Stored items:
※ ※ ※
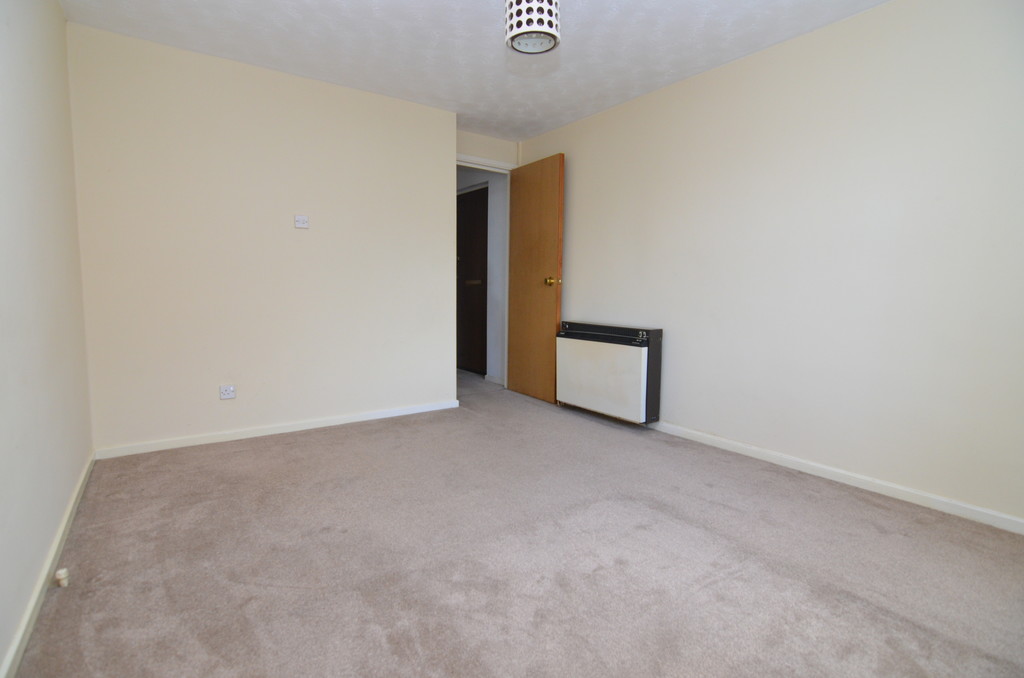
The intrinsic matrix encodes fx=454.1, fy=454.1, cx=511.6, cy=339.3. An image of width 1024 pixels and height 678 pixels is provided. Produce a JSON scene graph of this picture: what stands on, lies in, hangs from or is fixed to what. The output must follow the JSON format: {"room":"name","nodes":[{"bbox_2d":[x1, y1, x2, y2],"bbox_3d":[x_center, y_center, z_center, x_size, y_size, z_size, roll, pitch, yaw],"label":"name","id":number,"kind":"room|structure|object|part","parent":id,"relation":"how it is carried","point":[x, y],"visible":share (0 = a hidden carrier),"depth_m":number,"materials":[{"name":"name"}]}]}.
{"room":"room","nodes":[
{"label":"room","id":0,"kind":"room"},
{"bbox_2d":[0,0,94,675],"bbox_3d":[-1.212,-0.297,0.846,0.137,2.285,3.969,-3,7,-35],"label":"left wall","id":1,"kind":"structure","parent":0,"point":[39,38],"depth_m":1.54,"materials":[{"name":"paint"}]},
{"bbox_2d":[1,452,95,677],"bbox_3d":[-1.249,0.791,1.125,0.015,0.067,3.644,-3,7,-35],"label":"left baseboard","id":2,"kind":"structure","parent":1,"relation":"attached to","point":[55,548],"depth_m":1.38,"materials":[{"name":"white paint"}]},
{"bbox_2d":[53,568,69,586],"bbox_3d":[-1.438,0.758,1.451,0.031,0.039,0.036,-3,7,-35],"label":"door stop","id":3,"kind":"object","parent":2,"relation":"attached to","point":[63,572],"visible":0.98,"depth_m":1.44,"materials":[{"name":"white"}]},
{"bbox_2d":[67,22,456,454],"bbox_3d":[-1.470,-0.546,3.137,2.252,2.303,0.347,-3,7,-35],"label":"back wall","id":4,"kind":"structure","parent":0,"point":[217,103],"depth_m":2.80,"materials":[{"name":"paint"}]},
{"bbox_2d":[219,384,235,399],"bbox_3d":[-1.737,0.321,2.773,0.084,0.080,0.012,-3,7,-35],"label":"wall socket","id":5,"kind":"object","parent":4,"relation":"attached to","point":[229,388],"visible":0.99,"depth_m":2.77,"materials":[{"name":"white plastic"}]},
{"bbox_2d":[92,400,460,459],"bbox_3d":[-1.368,0.577,3.098,2.160,0.063,0.015,-3,7,-35],"label":"baseboard","id":6,"kind":"structure","parent":4,"relation":"attached to","point":[333,423],"depth_m":2.91,"materials":[{"name":"white paint"}]},
{"bbox_2d":[294,215,308,228],"bbox_3d":[-1.363,-0.764,2.947,0.080,0.079,0.019,-3,7,-35],"label":"wall switch","id":7,"kind":"object","parent":4,"relation":"attached to","point":[301,222],"visible":0.99,"depth_m":2.94,"materials":[{"name":"white plastic"}]},
{"bbox_2d":[59,0,887,141],"bbox_3d":[-0.010,-1.600,1.844,3.265,0.108,5.101,-3,7,-35],"label":"ceiling","id":8,"kind":"structure","parent":0,"point":[622,89],"depth_m":2.46,"materials":[{"name":"white paint"}]},
{"bbox_2d":[505,0,560,54],"bbox_3d":[0.080,-1.340,1.734,0.207,0.418,0.205,-3,7,-35],"label":"pendant lamp","id":9,"kind":"object","parent":8,"relation":"hanging from","point":[550,26],"visible":1,"depth_m":1.68,"materials":[{"name":"white metal"}]},
{"bbox_2d":[457,167,506,383],"bbox_3d":[-0.540,-0.763,5.262,0.154,2.320,1.909,-3,7,-35],"label":"hallway wall","id":10,"kind":"structure","parent":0,"point":[477,180],"depth_m":4.71,"materials":[{"name":"white paint"}]},
{"bbox_2d":[456,184,488,373],"bbox_3d":[-0.503,-0.658,5.194,0.103,2.081,0.846,-3,7,-35],"label":"hallway door","id":11,"kind":"structure","parent":10,"relation":"in","point":[465,224],"depth_m":5.15,"materials":[{"name":"brown wood"}]},
{"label":"handle","id":12,"kind":"part","parent":11,"relation":"part of","materials":[{"name":"metal"}]},
{"bbox_2d":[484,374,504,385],"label":"hallway baseboard","id":13,"kind":"structure","parent":10,"relation":"attached to","point":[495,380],"depth_m":4.68,"materials":[{"name":"white paint"}]},
{"bbox_2d":[456,129,519,168],"bbox_3d":[-0.332,-0.679,4.113,0.907,2.241,0.123,-3,7,-35],"label":"door wall","id":14,"kind":"structure","parent":0,"point":[493,141],"depth_m":4.01,"materials":[{"name":"paint"}]},
{"bbox_2d":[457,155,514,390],"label":"door frame","id":15,"kind":"structure","parent":14,"relation":"in","point":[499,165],"depth_m":4.23,"materials":[{"name":"white paint"}]},
{"bbox_2d":[506,152,564,403],"bbox_3d":[0.176,-0.518,3.959,0.175,2.049,0.714,-3,7,-35],"label":"wooden door","id":16,"kind":"structure","parent":15,"relation":"attached to","point":[522,204],"depth_m":3.89,"materials":[{"name":"brown wood"}]},
{"bbox_3d":[0.339,-0.481,3.740,0.116,0.073,0.083,-3,7,-35],"label":"brass doorknob","id":17,"kind":"part","parent":16,"relation":"part of","materials":[{"name":"gold metal"}]},
{"bbox_2d":[17,367,1023,677],"bbox_3d":[-0.191,0.747,2.392,3.251,0.101,5.621,-3,7,-35],"label":"carpet floor","id":18,"kind":"structure","parent":0,"point":[63,595],"depth_m":1.59,"materials":[{"name":"carpet"}]},
{"bbox_2d":[518,0,1023,527],"bbox_3d":[1.356,-0.467,2.725,0.141,2.279,4.377,-3,7,-35],"label":"right wall","id":19,"kind":"structure","parent":0,"point":[578,186],"depth_m":2.26,"materials":[{"name":"paint"}]},
{"bbox_2d":[556,322,662,424],"bbox_3d":[0.693,0.223,3.362,0.193,0.643,0.880,-3,7,-35],"label":"storage heater","id":20,"kind":"object","parent":19,"relation":"attached to","point":[632,360],"visible":0.99,"depth_m":3.21,"materials":[{"name":"white metal"}]},
{"bbox_2d":[651,420,1023,534],"bbox_3d":[1.379,0.648,2.719,0.014,0.067,3.912,-3,7,-35],"label":"right baseboard","id":21,"kind":"structure","parent":19,"relation":"attached to","point":[790,461],"depth_m":2.23,"materials":[{"name":"white paint"}]}
]}

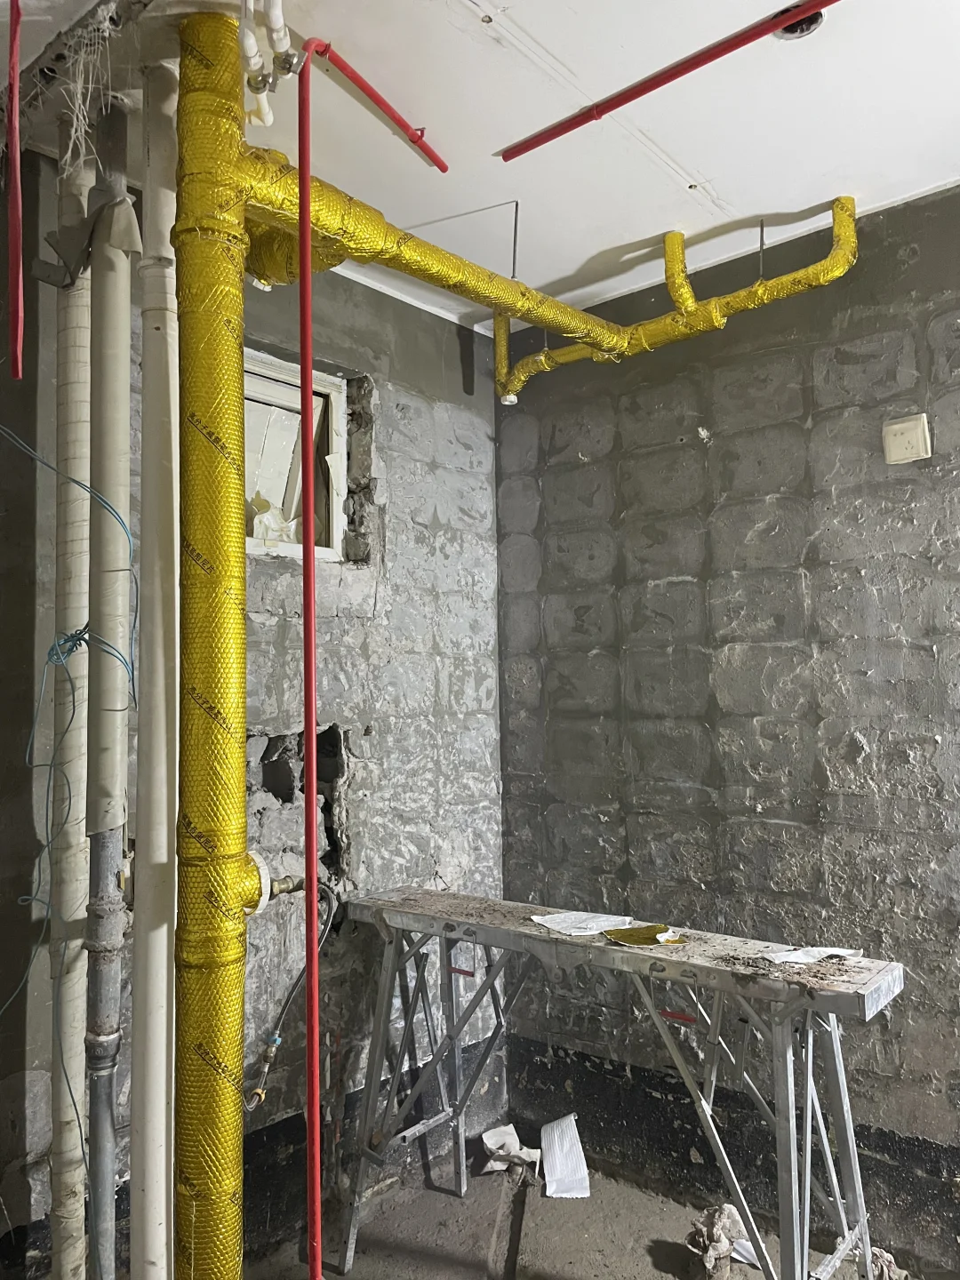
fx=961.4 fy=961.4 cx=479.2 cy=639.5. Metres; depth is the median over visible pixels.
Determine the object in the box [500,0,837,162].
red pipe
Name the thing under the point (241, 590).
vertical pipe
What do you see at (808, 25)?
ceiling hole
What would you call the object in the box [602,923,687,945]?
yellow paper
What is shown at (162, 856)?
white pipe
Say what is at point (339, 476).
window
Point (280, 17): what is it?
pipe fitting
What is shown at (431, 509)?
left wall
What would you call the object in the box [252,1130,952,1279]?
floor
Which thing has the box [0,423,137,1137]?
blue cable
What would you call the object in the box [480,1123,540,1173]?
crumpled paper
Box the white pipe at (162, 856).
[128,51,179,1279]
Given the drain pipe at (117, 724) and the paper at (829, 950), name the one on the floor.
the drain pipe at (117, 724)
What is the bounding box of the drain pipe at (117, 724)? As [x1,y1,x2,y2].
[85,81,136,1279]
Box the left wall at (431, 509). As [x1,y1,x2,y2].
[0,152,505,1273]
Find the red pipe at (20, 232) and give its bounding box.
[5,0,24,378]
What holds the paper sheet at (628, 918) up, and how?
on the sawhorse
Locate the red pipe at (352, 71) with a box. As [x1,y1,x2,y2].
[309,38,451,173]
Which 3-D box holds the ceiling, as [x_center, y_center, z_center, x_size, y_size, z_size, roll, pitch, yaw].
[0.198,-1.273,1.227,3.810,0.121,3.884,-4,-4,42]
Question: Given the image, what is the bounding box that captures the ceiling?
[0,0,959,330]
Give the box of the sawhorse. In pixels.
[342,882,903,1279]
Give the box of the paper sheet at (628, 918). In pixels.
[529,910,635,937]
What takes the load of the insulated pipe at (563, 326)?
hanging from the ceiling
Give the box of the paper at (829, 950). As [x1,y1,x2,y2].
[766,944,861,965]
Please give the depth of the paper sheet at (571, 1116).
2.97 m
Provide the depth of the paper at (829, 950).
2.18 m
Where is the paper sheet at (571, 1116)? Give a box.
[539,1114,591,1199]
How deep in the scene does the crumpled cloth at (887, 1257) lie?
2.35 m
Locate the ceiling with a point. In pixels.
(694, 160)
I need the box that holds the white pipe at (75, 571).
[48,123,95,1279]
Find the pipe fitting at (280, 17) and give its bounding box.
[238,0,298,123]
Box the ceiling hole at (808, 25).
[773,5,824,39]
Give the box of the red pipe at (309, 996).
[294,25,323,1279]
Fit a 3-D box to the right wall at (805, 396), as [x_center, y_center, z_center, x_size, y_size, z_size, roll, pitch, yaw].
[1.396,0.228,2.341,3.587,2.776,0.175,-4,-4,42]
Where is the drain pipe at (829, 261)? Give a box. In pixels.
[491,193,857,410]
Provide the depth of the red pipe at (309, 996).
1.77 m
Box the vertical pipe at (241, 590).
[168,0,252,1279]
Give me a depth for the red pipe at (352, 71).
2.04 m
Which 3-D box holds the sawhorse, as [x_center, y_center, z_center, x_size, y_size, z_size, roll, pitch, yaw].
[0.272,1.174,2.407,1.562,0.878,0.408,-4,-4,42]
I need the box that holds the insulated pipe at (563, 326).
[238,144,630,360]
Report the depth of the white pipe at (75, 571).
1.99 m
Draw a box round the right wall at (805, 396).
[496,184,959,1270]
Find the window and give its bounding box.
[242,348,349,560]
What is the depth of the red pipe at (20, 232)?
1.65 m
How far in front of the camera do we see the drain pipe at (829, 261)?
2.71 m
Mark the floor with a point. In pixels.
(367, 1257)
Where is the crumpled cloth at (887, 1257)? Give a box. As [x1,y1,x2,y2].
[867,1246,907,1279]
※ ※ ※
» EXERCISE BRIEF: Beginning at the line that contains "Give me a depth" and ending at the last line above, copy each line without any change.

» RESULT OF THE EXERCISE:
Give me a depth for the red pipe at (352, 71).
2.04 m
Which 3-D box holds the sawhorse, as [x_center, y_center, z_center, x_size, y_size, z_size, roll, pitch, yaw].
[0.272,1.174,2.407,1.562,0.878,0.408,-4,-4,42]
I need the box that holds the insulated pipe at (563, 326).
[238,144,630,360]
Report the depth of the white pipe at (75, 571).
1.99 m
Draw a box round the right wall at (805, 396).
[496,184,959,1270]
Find the window and give its bounding box.
[242,348,349,560]
What is the depth of the red pipe at (20, 232)?
1.65 m
How far in front of the camera do we see the drain pipe at (829, 261)?
2.71 m
Mark the floor with a point. In pixels.
(367, 1257)
Where is the crumpled cloth at (887, 1257)? Give a box. As [x1,y1,x2,y2].
[867,1246,907,1279]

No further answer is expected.